From that standpoint, there is no Palestinian who is not a threat. No Palestinian can be free of this,” Mack said.

Mack said this was not about monitoring or preventing attacks from Palestinian militants.

“They know how to deal with terrorist organisations, but what worries them most is civil society organisations, because they could lead to an end of the occupation and they garner sympathy in the international community.”

Issa Amro, a Palestinian activist from Hebron, said that what is new is that surveillance can now be carried out by the ordinary soldier and by settlers.

“This is what’s new – the soldier now knows everything about me before I even meet him.
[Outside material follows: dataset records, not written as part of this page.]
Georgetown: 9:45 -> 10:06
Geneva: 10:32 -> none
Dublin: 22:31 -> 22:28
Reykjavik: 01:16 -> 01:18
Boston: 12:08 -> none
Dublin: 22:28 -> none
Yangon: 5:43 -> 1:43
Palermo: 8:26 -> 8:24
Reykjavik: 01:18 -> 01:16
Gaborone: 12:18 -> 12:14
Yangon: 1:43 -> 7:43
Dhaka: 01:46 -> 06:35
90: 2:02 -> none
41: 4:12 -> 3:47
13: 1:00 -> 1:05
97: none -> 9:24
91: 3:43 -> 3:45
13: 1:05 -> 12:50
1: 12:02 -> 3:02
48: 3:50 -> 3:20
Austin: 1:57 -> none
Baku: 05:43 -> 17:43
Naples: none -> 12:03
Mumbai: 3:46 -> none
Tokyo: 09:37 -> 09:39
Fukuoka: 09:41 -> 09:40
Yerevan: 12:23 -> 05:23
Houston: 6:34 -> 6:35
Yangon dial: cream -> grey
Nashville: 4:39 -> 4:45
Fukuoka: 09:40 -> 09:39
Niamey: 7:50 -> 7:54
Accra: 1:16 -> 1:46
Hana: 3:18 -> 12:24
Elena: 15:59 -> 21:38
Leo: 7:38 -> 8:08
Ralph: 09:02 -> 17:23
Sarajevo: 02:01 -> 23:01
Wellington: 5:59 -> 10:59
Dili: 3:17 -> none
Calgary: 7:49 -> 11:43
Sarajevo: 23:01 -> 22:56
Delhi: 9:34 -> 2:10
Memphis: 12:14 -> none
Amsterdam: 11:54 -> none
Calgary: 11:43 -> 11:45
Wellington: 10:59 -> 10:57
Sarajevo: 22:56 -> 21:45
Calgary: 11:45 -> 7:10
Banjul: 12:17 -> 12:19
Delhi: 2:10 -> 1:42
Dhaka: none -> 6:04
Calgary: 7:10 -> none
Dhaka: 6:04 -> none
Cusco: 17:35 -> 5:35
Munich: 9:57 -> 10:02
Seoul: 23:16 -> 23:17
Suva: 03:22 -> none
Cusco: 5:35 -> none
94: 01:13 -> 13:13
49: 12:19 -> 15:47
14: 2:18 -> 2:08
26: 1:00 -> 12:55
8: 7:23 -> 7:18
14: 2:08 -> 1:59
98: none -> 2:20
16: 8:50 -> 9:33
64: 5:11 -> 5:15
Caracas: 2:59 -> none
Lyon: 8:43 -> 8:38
I’ve been personally photographed by them countless times, and through their programs they can know who I am before I reach a checkpoint.”

Settlers also have a special camera system: “I might be walking down the street and be assaulted and beaten by settlers because my name is Issa. I am under surveillance everywhere; in the street, at home, on checkpoints, anywhere. They even know about my comings and goings, my life is now on livestream for them to see at will, nothing is private anymore.”